On 6 January 1928 Monfreid wrote: “Went to Bourgeois who was kind enough to pierce a little pearl that I kept and I’m going to the Luxembourg [Museum] to attach it to the forehead of Gauguin’s little idol.” Bourgeois, it is assumed, was a Parisian jeweller. The sculpture was about to be put on display at the Musée du Luxembourg in Paris. It is unclear whether Monfreid added the pearl for the best of reasons or not.
Gauguin had returned to Paris after his first Tahitian stay in 1893, a year after making the cylindrical sculpture, and he then left it with his dealer, Ambroise Vollard. In 1900 Gauguin instructed Vollard to send all his unsold sculptures to Monfreid, who acted as his agent in France until his death in 1929.
In 1951 Monfreid’s daughter promised to donate the idol to the Musée du Louvre and it later passed to the Musée d’Orsay. Since its arrival in the Paris museums it has been entitled Idole [or Tii] à la perle. The work was included in the major 2017-18 exhibition Gauguin: Artist as Alchemist, at the Art Institute of Chicago and the Grand Palais in Paris.
An 1894 photograph of the work does not appear to show a spherical pearl, but instead a similarly sized flatter object on the figure’s forehead. This has been interpreted as representing the third eye of Buddha, a supposition enhanced by the crossed legs of the idol. Fourmanoir believes that Gauguin’s original flatter object fell off in France or was deliberately removed, to be replaced by Monfreid with a modestly priced small pearl.
Two Parisian museum curators, Claire Bernardi (Musée d’Orsay) and Ophélie Ferlier-Bouat (formerly Musée d’Orsay, now Musée Bourdelle), argue in the Perpignan exhibition catalogue that the pearl was added to possibly replace “a lost original”. But the 1894 photograph raises doubts whether it was actually a pearl.
Last month a spokesperson at the Musée d’Orsay told The Art Newspaper: “We cannot give a clear and final response about the pearl without a further examination of the artwork.” Although it is very unlikely that the museum would consider removing the pearl, since it is part of the history of the sculpture, retitling the work would be much simpler.

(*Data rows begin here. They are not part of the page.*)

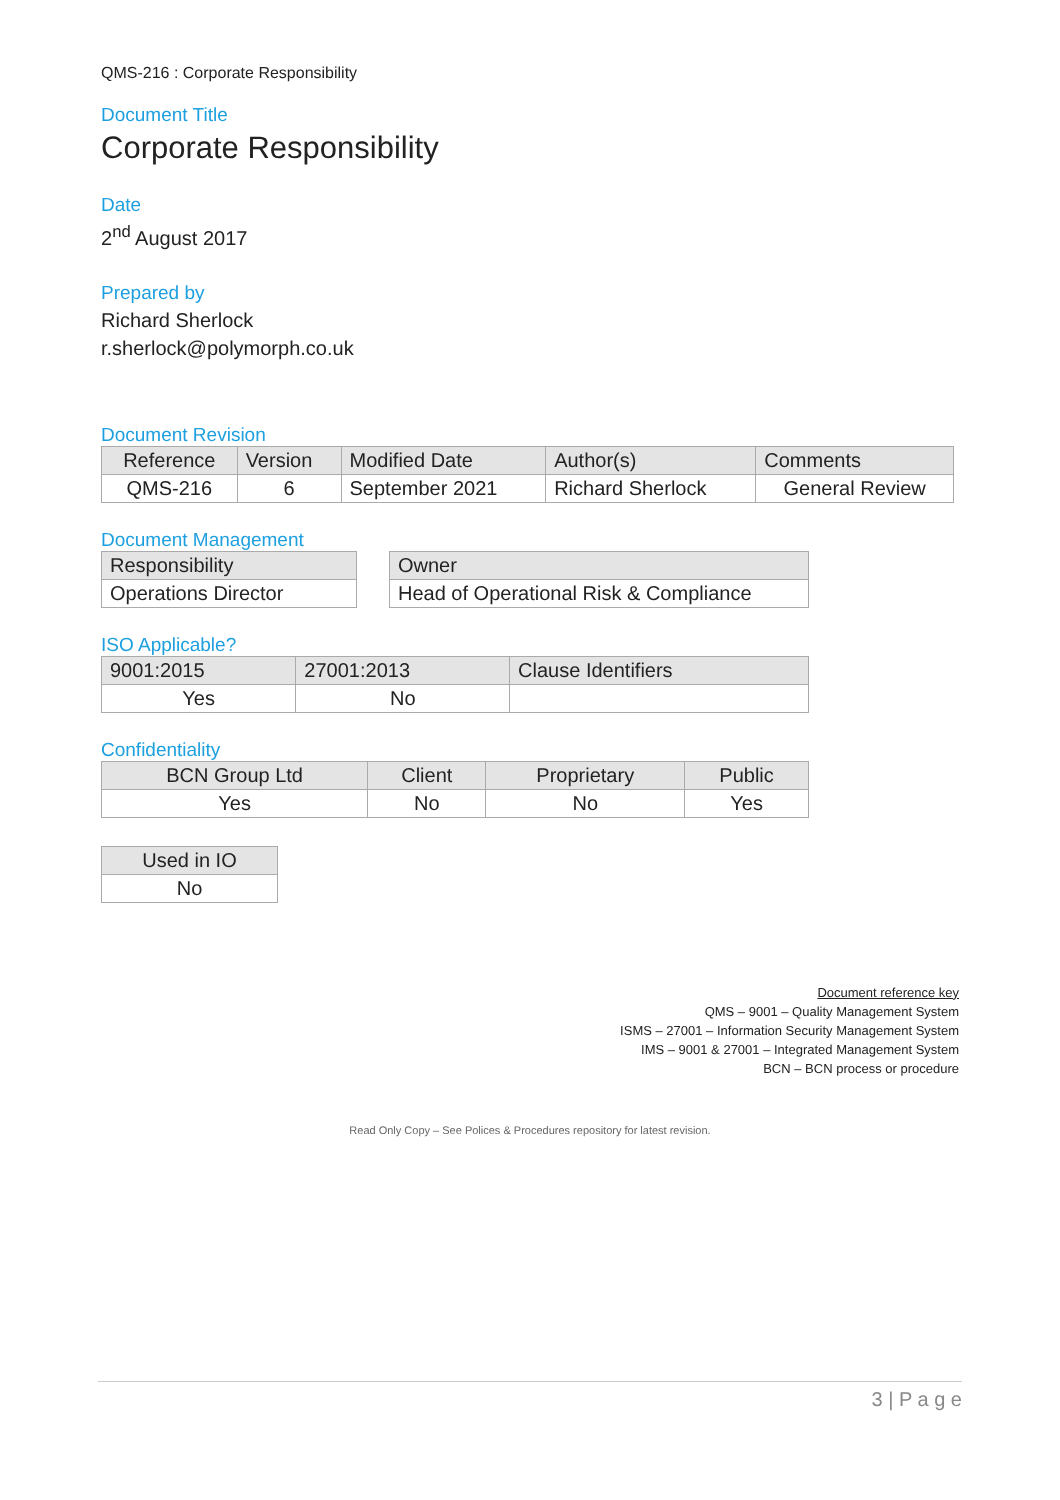QMS-216 : Corporate Responsibility
Document Title
Corporate Responsibility
Date
2<sup>nd</sup> August 2017
Prepared by
Richard Sherlock
r.sherlock@polymorph.co.uk
Document Revision
| Reference | Version | Modified Date | Author(s) | Comments |
| --- | --- | --- | --- | --- |
| QMS-216 | 6 | September 2021 | Richard Sherlock | General Review |
Document Management
| Responsibility |
| --- |
| Operations Director |
| Owner |
| --- |
| Head of Operational Risk & Compliance |
ISO Applicable?
| 9001:2015 | 27001:2013 | Clause Identifiers |
| --- | --- | --- |
| Yes | No | |
Confidentiality
| BCN Group Ltd | Client | Proprietary | Public |
| --- | --- | --- | --- |
| Yes | No | No | Yes |
| Used in IO |
| --- |
| No |
Document reference key
QMS – 9001 – Quality Management System
ISMS – 27001 – Information Security Management System
IMS – 9001 & 27001 – Integrated Management System
BCN – BCN process or procedure
Read Only Copy – See Polices & Procedures repository for latest revision.
3 | P a g e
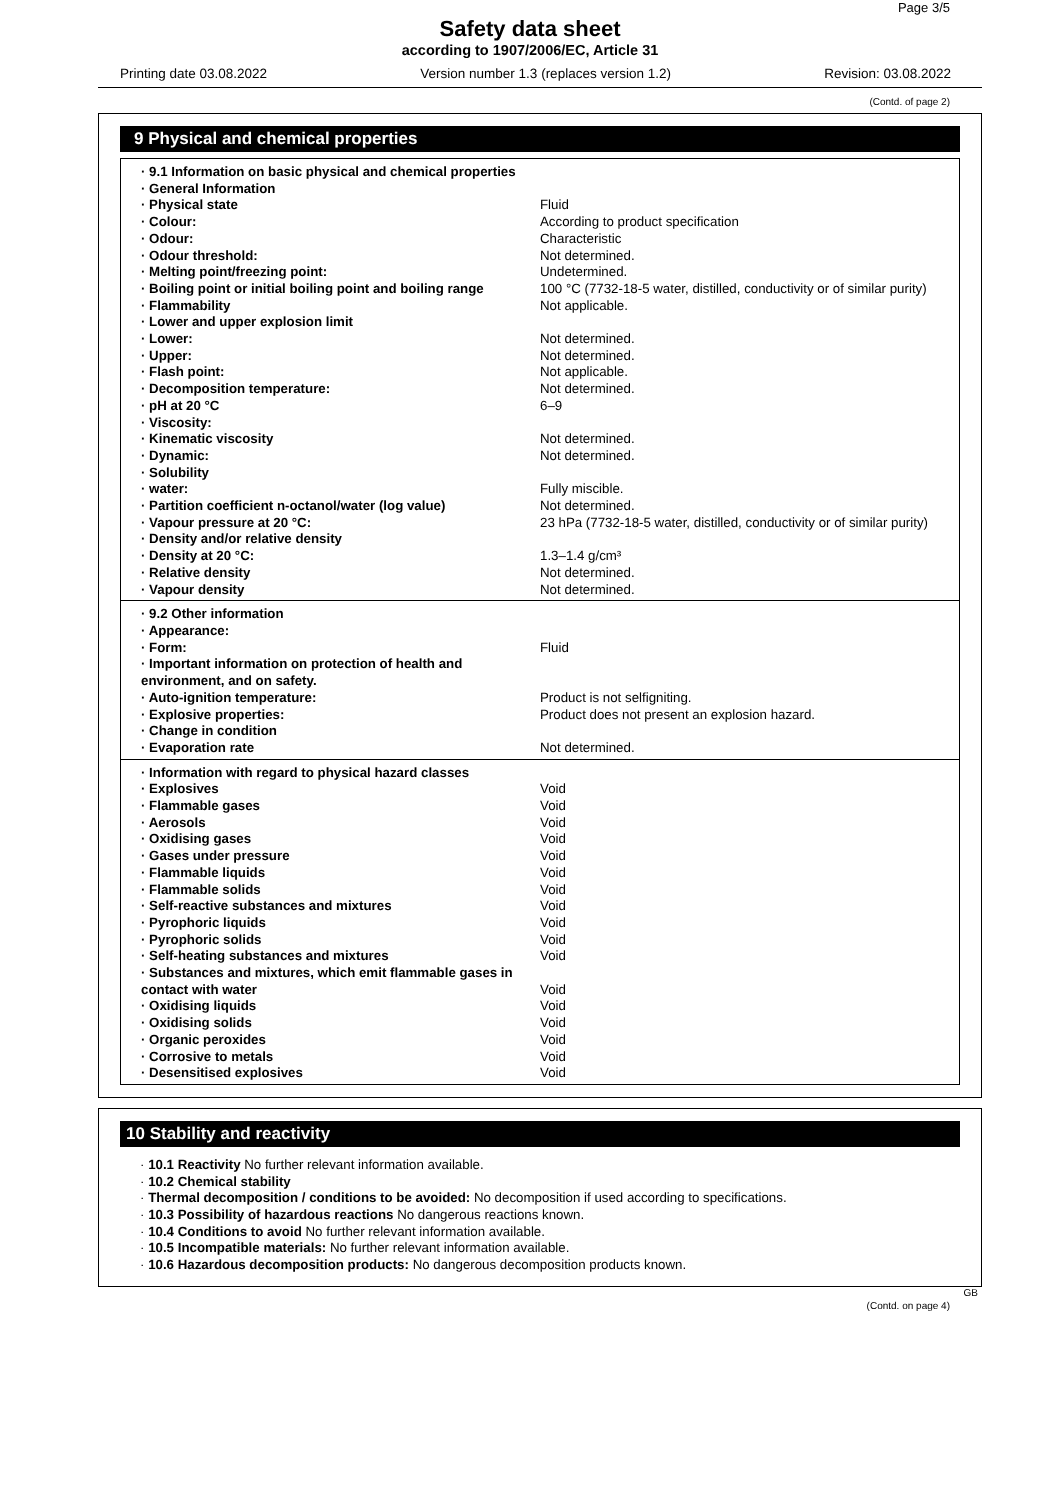Page 3/5
Safety data sheet
according to 1907/2006/EC, Article 31
Printing date 03.08.2022 Version number 1.3 (replaces version 1.2) Revision: 03.08.2022
(Contd. of page 2)
9 Physical and chemical properties
| · 9.1 Information on basic physical and chemical properties | |
| · General Information | |
| · Physical state | Fluid |
| · Colour: | According to product specification |
| · Odour: | Characteristic |
| · Odour threshold: | Not determined. |
| · Melting point/freezing point: | Undetermined. |
| · Boiling point or initial boiling point and boiling range | 100 °C (7732-18-5 water, distilled, conductivity or of similar purity) |
| · Flammability | Not applicable. |
| · Lower and upper explosion limit | |
| · Lower: | Not determined. |
| · Upper: | Not determined. |
| · Flash point: | Not applicable. |
| · Decomposition temperature: | Not determined. |
| · pH at 20 °C | 6–9 |
| · Viscosity: | |
| · Kinematic viscosity | Not determined. |
| · Dynamic: | Not determined. |
| · Solubility | |
| · water: | Fully miscible. |
| · Partition coefficient n-octanol/water (log value) | Not determined. |
| · Vapour pressure at 20 °C: | 23 hPa (7732-18-5 water, distilled, conductivity or of similar purity) |
| · Density and/or relative density | |
| · Density at 20 °C: | 1.3–1.4 g/cm³ |
| · Relative density | Not determined. |
| · Vapour density | Not determined. |
| · 9.2 Other information | |
| · Appearance: | |
| · Form: | Fluid |
| · Important information on protection of health and environment, and on safety. | |
| · Auto-ignition temperature: | Product is not selfigniting. |
| · Explosive properties: | Product does not present an explosion hazard. |
| · Change in condition | |
| · Evaporation rate | Not determined. |
| · Information with regard to physical hazard classes | |
| · Explosives | Void |
| · Flammable gases | Void |
| · Aerosols | Void |
| · Oxidising gases | Void |
| · Gases under pressure | Void |
| · Flammable liquids | Void |
| · Flammable solids | Void |
| · Self-reactive substances and mixtures | Void |
| · Pyrophoric liquids | Void |
| · Pyrophoric solids | Void |
| · Self-heating substances and mixtures | Void |
| · Substances and mixtures, which emit flammable gases in contact with water | Void |
| · Oxidising liquids | Void |
| · Oxidising solids | Void |
| · Organic peroxides | Void |
| · Corrosive to metals | Void |
| · Desensitised explosives | Void |
10 Stability and reactivity
· 10.1 Reactivity No further relevant information available.
· 10.2 Chemical stability
· Thermal decomposition / conditions to be avoided: No decomposition if used according to specifications.
· 10.3 Possibility of hazardous reactions No dangerous reactions known.
· 10.4 Conditions to avoid No further relevant information available.
· 10.5 Incompatible materials: No further relevant information available.
· 10.6 Hazardous decomposition products: No dangerous decomposition products known.
GB
(Contd. on page 4)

Until now Monfreid has been portrayed as a loyal friend of Gauguin, assisting him from France when he was in Polynesia and helping to preserve his works after his death. But Fourmanoir’s studies of the newly accessible private diary leads him to question this. Other entries certainly raise concerns.
On 23 August 1903 Monfreid writes about having heard that day of the death of Gauguin on 8 May. In an astonishingly brief reference, and apparently with no emotion, he records the loss of his friend.
It was only three weeks later that he belatedly wrote to inform the artist’s Danish wife Mette about her husband’s death in the Marquesas Islands.